Somewhere in the world right now, there are prisoners being brutally tormented by U.S. forces without ever having stood trial. Somewhere else, there is a middle-aged man sitting at a vintage video game, trying feverishly, obsessively, to nudge that electronic score higher than it's ever been. And in Minneapolis, Minnesota, Nayana's head is about to explode as she tries to digest both these slices of America in one night.

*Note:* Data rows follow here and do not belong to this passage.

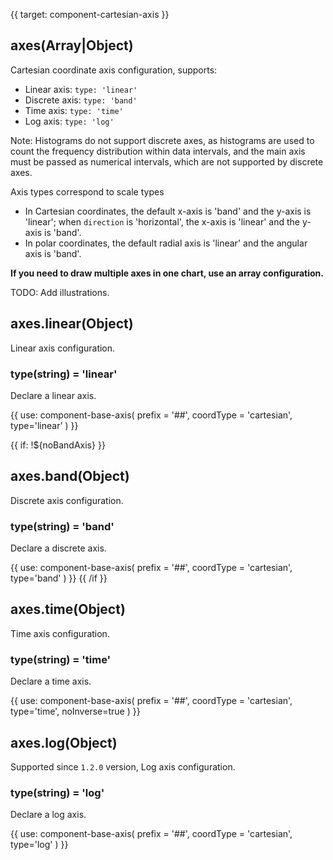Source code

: {{ target: component-cartesian-axis }}

<!-- Cartesian coordinate axis configuration -->
<!-- ICartesianAxisSpec -->

## axes(Array|Object)

Cartesian coordinate axis configuration, supports:

- Linear axis: `type: 'linear'`
- Discrete axis: `type: 'band'`
- Time axis: `type: 'time'`
- Log axis: `type: 'log'`

Note: Histograms do not support discrete axes, as histograms are used to count the frequency distribution within data intervals, and the main axis must be passed as numerical intervals, which are not supported by discrete axes.

Axis types correspond to scale types

- In Cartesian coordinates, the default x-axis is 'band' and the y-axis is 'linear'; when `direction` is 'horizontal', the x-axis is 'linear' and the y-axis is 'band'.
- In polar coordinates, the default radial axis is 'linear' and the angular axis is 'band'.

**If you need to draw multiple axes in one chart, use an array configuration.**

TODO: Add illustrations.

## axes.linear(Object)

Linear axis configuration.

### type(string) = 'linear'

Declare a linear axis.

{{ use: component-base-axis(
  prefix = '##',
  coordType = 'cartesian',
  type='linear'
) }}

{{ if: !${noBandAxis} }}
## axes.band(Object)

Discrete axis configuration.

### type(string) = 'band'

Declare a discrete axis.

{{ use: component-base-axis(
  prefix = '##',
  coordType = 'cartesian',
  type='band'
) }}
{{ /if }}

## axes.time(Object)

Time axis configuration.

### type(string) = 'time'

Declare a time axis.

{{ use: component-base-axis(
  prefix = '##',
  coordType = 'cartesian',
  type='time',
  noInverse=true
) }}

## axes.log(Object)

Supported since `1.2.0` version, Log axis configuration.

### type(string) = 'log'

Declare a log axis.

{{ use: component-base-axis(
  prefix = '##',
  coordType = 'cartesian',
  type='log'
) }}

So Wednesday night, Captain Crash and I attended an advance screening of the Oscar-nominated documentary, Taxi to the Dark Side. As is my preference, I knew almost nothing about the movie before we went to see it, only that it was a documentary about Afghanistan. Yeah. It was a documentary about an innocent taxi driver (in Afghanistan) who had been arrested by U.S. forces, held without trial, and tortured for days until he died. I had already gotten a small dose of the-United-States-tortures-people-now-and-apparently-that's-ok outrage when I saw The Ghosts of Abu Ghraib, but Taxi went much more in depth. According to the film, those horrifying pictures from Abu Ghraib that were supposedly the work of just "a few bad apples" reflect a systematic pattern of psychological torture, developed by the CIA, and used on thousands of military prisoners. Yep...thousands of prisoners were (and are) held by the United States, without ever being brought to trial.
It's awful. And it pissed me off. But, to be honest, I (and much of the rest of this country) have been pissed off for quite a while. Remember when I mentioned "outrage fatigue"? That is exactly how I felt when walking out of the theater. To be sure, the film was impeccably produced, and the message is urgently relevant (especially in an election year), but I'm so freaking tired of being pissed off!

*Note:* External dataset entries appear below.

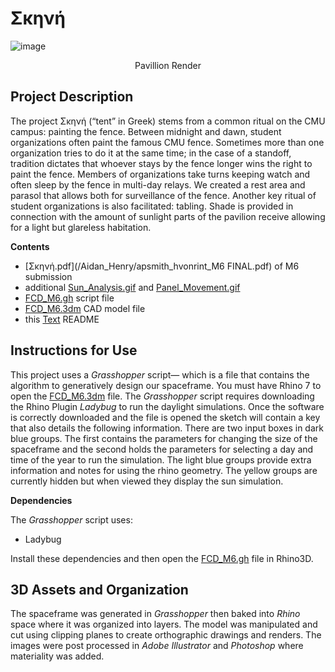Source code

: # Σκηνή
![image](./Render_1.jpg)

<p align="center">
    <p align="center">Pavillion Render</p>
</p>

## Project Description
The project Σκηνή (“tent” in Greek) stems from a common ritual on the CMU campus: painting the fence. Between midnight and dawn, student organizations often paint the famous CMU fence. Sometimes more than one organization tries to do it at the same time; in the case of a standoff, tradition dictates that whoever stays by the fence longer wins the right to paint the fence. Members of organizations take turns keeping watch and often sleep by the fence in multi-day relays. We created a rest area and parasol that allows both for surveillance of the fence. Another key ritual of student organizations is also facilitated: tabling. Shade is provided in connection with the amount of sunlight parts of the pavilion receive allowing for a light but glareless habitation. 

**Contents**

- [Σκηνή.pdf](/Aidan_Henry/apsmith_hvonrint_M6 FINAL.pdf) of M6 submission
- additional [Sun_Analysis.gif](/Aidan_Henry/apsmith_hvonrint_sun-analysis.gif) and [Panel_Movement.gif](/Aidan_Henry/apsmith_hvonrint_panel-movement.gif) 
- [FCD_M6.gh](/Aidan_Henry/apsmith_hvonrint_gh.script.gh) script file
- [FCD_M6.3dm](/Aidan_Henry/apsmith_hvonrint_rhino.3dm) CAD model file
- this [Text](/Aidan_Henry/apsmith_hvonrint_README.txt) README

## Instructions for Use

This project uses a _Grasshopper_ script&mdash; which is a file that contains the algorithm to generatively design our spaceframe. You must have Rhino 7 to open the [FCD_M6.3dm](/Aidan_Henry/apsmith_hvonrint_rhino.3dm) file. The _Grasshopper_ script requires downloading the Rhino Plugin _Ladybug_ to run the daylight simulations. Once the software is correctly downloaded and the file is opened the sketch will contain a key that also details the following information. There are two input boxes in dark blue groups. The first contains the parameters for changing the size of the spaceframe and the second holds the parameters for selecting a day and time of the year to run the simulation. The light blue groups provide extra information and notes for using the rhino geometry. The yellow groups are currently hidden but when viewed they display the sun simulation.

**Dependencies**

The _Grasshopper_ script uses:
  - Ladybug

Install these dependencies and then open the [FCD_M6.gh](/Aidan_Henry/apsmith_hvonrint_gh.script.gh) file in Rhino3D.

## 3D Assets and Organization

The spaceframe was generated in _Grasshopper_ then baked into _Rhino_ space where it was organized into layers. The model was manipulated and cut using clipping planes to create orthographic drawings and renders. The images were post processed in _Adobe Illustrator_ and _Photoshop_ where materiality was added.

So when I got home, I thought it would be a great idea to lighten the mood with The King of Kong: A Fistful of Quarters. It had just come in the mail from Netflix, and I thought, hey, my evening has just been one big bummer. Maybe this will give me a laugh. Boy, did that backfire.
The King of Kong was another very well-done documentary... but it just fell flat with me because of the circumstances. Basically, this really nice guy named Steve Wiebe, who hasn't had a whole lot of luck in his life, sets out to beat the all-time world record for Donkey Kong that was set by Billy Mitchell in 1982. Billy Mitchell, apparently, is not a really nice guy. He's got this whole posse of hangers-on (who seem to have their own sad little lives), sneaky tactics, and a Styx haircut/Jesus beard combo that he was probably sporting when he set the world record 26 years ago. Sure, it was entertaining. It definitely got me rooting for the "good guy"... but the whole time I kept thinking "there are people in Guantanamo Bay being waterboarded right now. Is it really crucial that Mario jumps all the barrels?"
I think I'll have to catch it again sometime when I'm not so utterly bummed out. That's the problem with outrage, I think. It takes away all the joy of the stupid stuff in life. I miss the stupid stuff.